THE TASK -> Copy out the source text of all the material below character for character, leaving the pictures out of your answer.
========================================
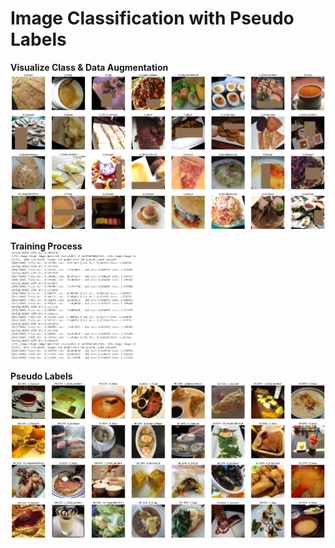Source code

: # Image Classification with Pseudo Labels #

**Visualize Class & Data Augmentation**  
![Alt Text](input.png)

**Training Process**  
<img src="train.png" alt="train" width="200"/>

**Pseudo Labels**  
![Alt Text](pseudo.png)
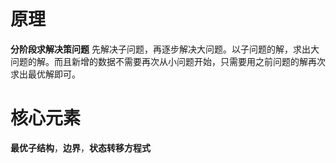# 原理
**分阶段求解决策问题**
先解决子问题，再逐步解决大问题。以子问题的解，求出大问题的解。而且新增的数据不需要再次从小问题开始，只需要用之前问题的解再次求出最优解即可。
# 核心元素
**最优子结构**，**边界**，**状态转移方程式**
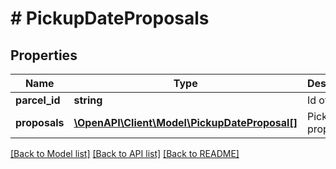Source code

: # # PickupDateProposals

## Properties

Name | Type | Description | Notes
------------ | ------------- | ------------- | -------------
**parcel_id** | **string** | Id of parcel. | [optional]
**proposals** | [**\OpenAPI\Client\Model\PickupDateProposal[]**](PickupDateProposal.md) | Pickup date proposal. | [optional]

[[Back to Model list]](../../README.md#models) [[Back to API list]](../../README.md#endpoints) [[Back to README]](../../README.md)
========================================
RESULT BELOW ->
Source code

: # Image Classification with Pseudo Labels #

**Visualize Class & Data Augmentation**  
![Alt Text](input.png)

**Training Process**  
<img src="train.png" alt="train" width="200"/>

**Pseudo Labels**  
![Alt Text](pseudo.png)
# 原理
**分阶段求解决策问题**
先解决子问题，再逐步解决大问题。以子问题的解，求出大问题的解。而且新增的数据不需要再次从小问题开始，只需要用之前问题的解再次求出最优解即可。
# 核心元素
**最优子结构**，**边界**，**状态转移方程式**
Source code

: # # PickupDateProposals

## Properties

Name | Type | Description | Notes
------------ | ------------- | ------------- | -------------
**parcel_id** | **string** | Id of parcel. | [optional]
**proposals** | [**\OpenAPI\Client\Model\PickupDateProposal[]**](PickupDateProposal.md) | Pickup date proposal. | [optional]

[[Back to Model list]](../../README.md#models) [[Back to API list]](../../README.md#endpoints) [[Back to README]](../../README.md)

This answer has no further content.